Theresia von Lisieux oder Theresia vom Kinde Jesus wurde am 2. Januar 1873 zu Alencon in der Normandie geboren. Sie trat 1888 in den Karmel von Lisieux ein, wo sie 1890 die Gelübde ablegte. Am 9. Juni 1895 brachte sie sich als „Ganzopfer der Liebe des gnädigen Gottes dar. Ihre Lehre betont, dass die Liebe zu Gott an der Liebe zum Nächsten gemessen wird, und dass eine unendliche barmherzige Liebe Gottes auch die Sünder erwartet. Theresia starb am 30. September 1897. Seit 1944 ist sie die zweite Patronin Frankreichs. Papst Johannes Paul II. ernannte Theresia , die selbst nie ein akademisches Studium absolviert hatte und außer ihrer Biographie keine Schriften hinterlassen hat, 1998 zur „Kirchenlehrerin“. Dargestellt ist sie meist mit Kreuz und Rosen im Arm, so auch in der Kapuzinerkirche in Bozen und in Gomagoi.
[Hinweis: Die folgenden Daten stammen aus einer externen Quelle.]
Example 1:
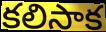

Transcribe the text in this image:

కలిసాక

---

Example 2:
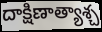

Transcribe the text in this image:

దాక్షిణాత్యాశ్చ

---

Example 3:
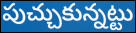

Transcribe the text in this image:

పుచ్చుకున్నట్టు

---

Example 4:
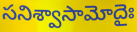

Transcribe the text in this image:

సనిశ్వాసామోదైః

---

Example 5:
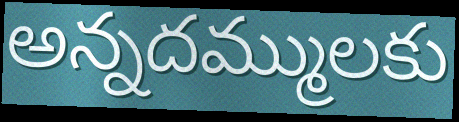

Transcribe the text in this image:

అన్నదమ్ములకు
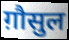
ग़ौसुल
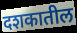
दशकातील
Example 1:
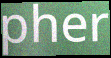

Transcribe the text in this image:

pher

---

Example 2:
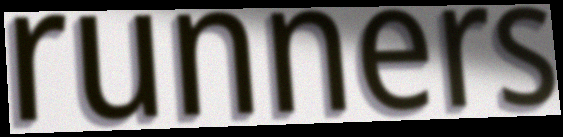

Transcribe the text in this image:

runners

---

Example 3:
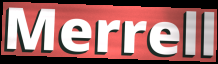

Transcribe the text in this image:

Merrell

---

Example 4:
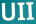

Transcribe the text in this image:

UII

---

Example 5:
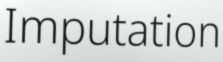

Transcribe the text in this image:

Imputation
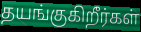
தயங்குகிறீர்கள்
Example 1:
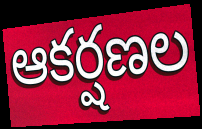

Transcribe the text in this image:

ఆకర్షణల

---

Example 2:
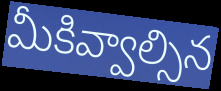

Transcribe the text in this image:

మీకివ్వాల్సిన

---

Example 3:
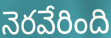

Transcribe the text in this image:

నెరవేరింది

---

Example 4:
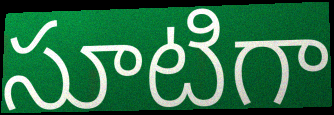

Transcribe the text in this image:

సూటిగా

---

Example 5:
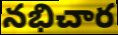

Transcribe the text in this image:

నభిచార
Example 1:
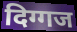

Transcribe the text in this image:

दिग्गज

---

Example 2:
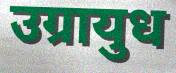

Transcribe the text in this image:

उग्रायुध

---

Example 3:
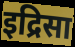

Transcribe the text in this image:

इद्रिसा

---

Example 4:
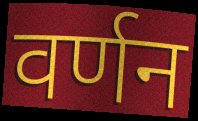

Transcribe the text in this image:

वर्णन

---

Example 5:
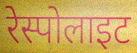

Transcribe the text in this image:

रेस्पोलाइट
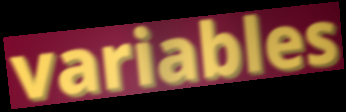
variables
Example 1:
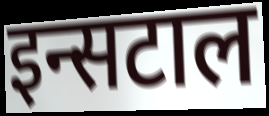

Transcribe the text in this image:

इन्सटाल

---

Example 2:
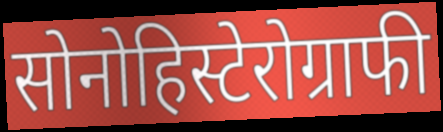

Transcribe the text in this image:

सोनोहिस्टेरोग्राफी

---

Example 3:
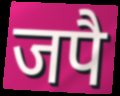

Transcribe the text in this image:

जपै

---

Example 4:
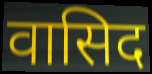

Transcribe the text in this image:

वासिद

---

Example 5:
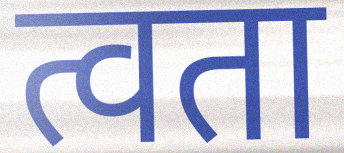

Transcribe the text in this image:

त्वता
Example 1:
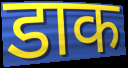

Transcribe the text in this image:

डाक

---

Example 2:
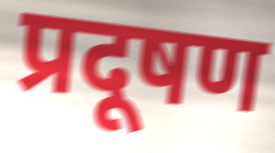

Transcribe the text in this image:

प्रदूषण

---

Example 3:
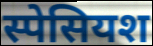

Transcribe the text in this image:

स्पेसियश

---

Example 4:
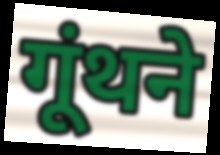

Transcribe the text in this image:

गूंथने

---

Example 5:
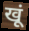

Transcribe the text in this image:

खूं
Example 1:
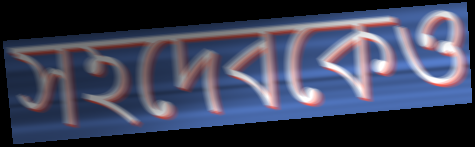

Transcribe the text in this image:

সহদেবকেও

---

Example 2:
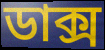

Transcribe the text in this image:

ডাক্স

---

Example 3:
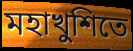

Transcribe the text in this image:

মহাখুশিতে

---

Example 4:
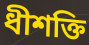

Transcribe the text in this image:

ধীশক্তি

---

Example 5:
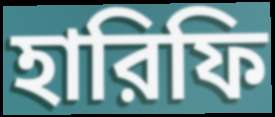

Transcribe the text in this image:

হারিফি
Remigius war gallo-romanischer Herkunft und wurde 458 Bischof von Reims. Nachdem er den Frankenkönig Chlodwig getauft hatte, begann Remigius mit der Glaubensverkündung unter den Franken. Er gründete mehrere Bistümer in Frankreich und wird auch als "Apostel der Franken" bezeichnet. Sein Todestag war der 13. Jänner 533. Die dem hl. Remigius geweihte Pfarrkirche von Eyrs im Vinschgau erinnert an die frühmittelalterliche Zeit, in welcher das Frankenreich auch in unserem Land Besitzungen hatte, die häufig unter den Schutz fränkischer Kirchenpatrone gestellt wurden.

Emanuel war ab 1290 Bischof von Cremona, wurde aber 1295 vertrieben und begab sich nach Adwerth in Friesland, wo er 1298 starb. An seinem Grab sollen sich einige Wunder ereignet haben.

Bavo, auch Allowin genannt, war zunächst ein Soldat, der er ein lasterhaftes Leben führte. Erst der Tod seiner Frau und die Tugend seiner Tochter brachten ihn zur Besinnung. Er vertraute sich Bischof Amandus an, verkaufte sein Hab und Gut, und schenkte den Erlös den Armen. Fortan lebte er als Einsiedler in einem hohlen Baum in der Nähe von Maastricht und tat mit einem Stein als Kopfkissen Buße. Bavo trat später ins Kloster Blandinenberg in Gent ein. Dort starb er im Jahr 654. Bavo ist der Patron der Falkner und gegen Keuchhusten.

Werner war Prämonstratenser in Wilten bei Innsbruck und wurde 1300 zum Abt gewählt. Er wirkte durch seinen starken apostolischen und karitativen Einsatz beispielgebend für seine Mitbrüder. Schon zu Lebzeiten wurde er als heiligmäßiger Mann verehrt. Werner starb am 1. Oktober 1332.